Houston Methodist. Leading Medicine.
Houston Methodist. Leading Medicine

Cavernous Malformations

Appointment and Referrals

Cavernous Malformations of the Brain and Spinal Cord

The neurosurgeons at Houston Methodist Hospital Neurological Institute Cerebrovascular Center diagnose and treat many kinds of cerebrovascular conditions, including cavernous malformations of the brain and spinal cord. Dr. Gavin Britz, co-director of Houston Methodist Neurological Institute, and Dr. Jonathan Zhang, have special expertise in treating cavernous malformations.


Cavernous malformations of the brain and spinal cord are a type of vascular malformation that have clusters of abnormal, fragile blood vessels. These dilated blood vessels have multiple pockets (caverns), through which blood passes slowly. They often look like small mulberries. Cavernous malformations are also called cavernomas, cavernous angiomas, cavernous hemangiomas, and intracranial vascular malformations.

  • Cavernous malformations account for 8% to 15% of all brain and spinal vascular malformations.
  • As many as 40% of cavernous malformations have an associated venous malformation.
  • Most people (60%) are between the ages of 20 and 40 when they are diagnosed.
  • About 20% of people who have cavernomas have the genetic form. If a parent has this genetic form, his or her child may have a 50% chance of developing it.
  • If a person has the non-genetic (called sporadic) form of this condition, his or her children have no greater risk of developing a cavernoma than the general population.

Cerebral cavernous malformations (CCMs) occur in the brain’s cortex. They do not have brain tissue within the malformation and usually don’t have defined borders. They can change in size and number over time, and tend to leak blood.


Many people will not have any symptoms of a cavernous malformation. At least 30% of people with brain and spinal cavernous malformations will develop symptoms. Specific symptoms often depend where the cavernoma is located and whether it is leaking blood.  Symptoms may include:

  • Seizures
  • Headaches
  • Trouble speaking or swallowing
  • Weakness or numbness in the face, arms, or legs
  • Problems with vision, balance, memory, and attention
  • Bleeding (hemorrhage) into surrounding tissue, which can cause damage


Most cavernous malformations are not diagnosed unless they cause symptoms. If you or a loved one has symptoms that might indicate a cavernous malformation, your doctor may order imaging scans to detect dilated blood vessels.

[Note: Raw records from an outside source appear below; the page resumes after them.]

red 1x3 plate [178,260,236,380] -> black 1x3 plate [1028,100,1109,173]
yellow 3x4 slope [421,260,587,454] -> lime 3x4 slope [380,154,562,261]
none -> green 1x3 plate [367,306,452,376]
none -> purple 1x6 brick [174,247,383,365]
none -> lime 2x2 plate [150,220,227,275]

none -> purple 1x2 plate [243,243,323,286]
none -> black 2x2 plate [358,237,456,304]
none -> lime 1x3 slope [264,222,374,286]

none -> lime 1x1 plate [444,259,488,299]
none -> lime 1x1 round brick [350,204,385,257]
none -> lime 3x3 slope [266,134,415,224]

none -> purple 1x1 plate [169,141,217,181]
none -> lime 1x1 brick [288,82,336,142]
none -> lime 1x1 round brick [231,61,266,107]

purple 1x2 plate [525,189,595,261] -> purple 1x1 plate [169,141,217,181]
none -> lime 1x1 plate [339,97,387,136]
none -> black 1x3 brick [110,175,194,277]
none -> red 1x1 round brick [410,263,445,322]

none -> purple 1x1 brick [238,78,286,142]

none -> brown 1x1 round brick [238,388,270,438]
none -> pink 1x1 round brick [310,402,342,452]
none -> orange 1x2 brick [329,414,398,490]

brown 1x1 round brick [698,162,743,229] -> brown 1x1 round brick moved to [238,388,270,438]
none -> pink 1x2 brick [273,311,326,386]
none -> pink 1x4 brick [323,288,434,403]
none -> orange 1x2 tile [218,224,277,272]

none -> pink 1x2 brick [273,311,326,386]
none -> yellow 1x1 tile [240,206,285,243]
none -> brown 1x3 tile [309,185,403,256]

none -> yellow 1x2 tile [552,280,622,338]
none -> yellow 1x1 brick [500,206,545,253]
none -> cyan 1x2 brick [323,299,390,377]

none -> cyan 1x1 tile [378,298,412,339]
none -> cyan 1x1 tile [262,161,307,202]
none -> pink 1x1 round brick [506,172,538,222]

Cavernous malformations don’t show up on angiograms because the blood flow is so slow. Magnetic resonance imaging (MRI) with gradient echo sequences is the most reliable way to diagnose cavernomas. Sometimes computed tomography (CT) scans with contrast dye is also used.

Treatment Options

If a cavernous malformation isn’t causing symptoms, your doctor may monitor your condition with periodic testing to watch for any changes. If the cavernoma is bleeding, or if symptoms progress, you may need surgery to remove the cavernoma. Surgery for cavernous malformations is much safer today than in the past because of advances in microsurgery and computer-assisted image guided navigation.

Unlike other vascular malformations such as arteriovenous malformations (AVM), cavernous malformations don’t respond to radiation treatment. In fact, radiation treatment, including Gamma Knife Surgery, Cyberknife Surgery, or LINAC, for cavernous malformations can frequently result in complications.


Cerebral cavernous malformations are removed in a surgery called a craniotomy. During a craniotomy, part of the skull bone is removed so the surgeon can access the brain. This section of skull (called the bone flap) is replaced at the end of surgery. A craniotomy is usually performed under general anesthesia, unless the doctor needs to map brain function while the patient is awake.


Cavernous malformations of the spine are removed during a laminectomy. In this procedure, the back part of the vertebra that covers the spinal canal (the lamina) is removed.

Recovery and Rehabilitation

Most patients only spend a few days in the hospital after surgery, and return to their normal activities within a few weeks. Many patients can be cured without neurological deficits. Patients who have neurological deficits are usually able to return to their baseline (their condition at the time of surgery) with therapy, and may even show continued improvement. Patients who have neurological deficits may need a longer period of rehabilitation.

The rebleeding rate of cavernous malformations varies. Some patients’ symptoms never recur, while others experience frequent rebleeding.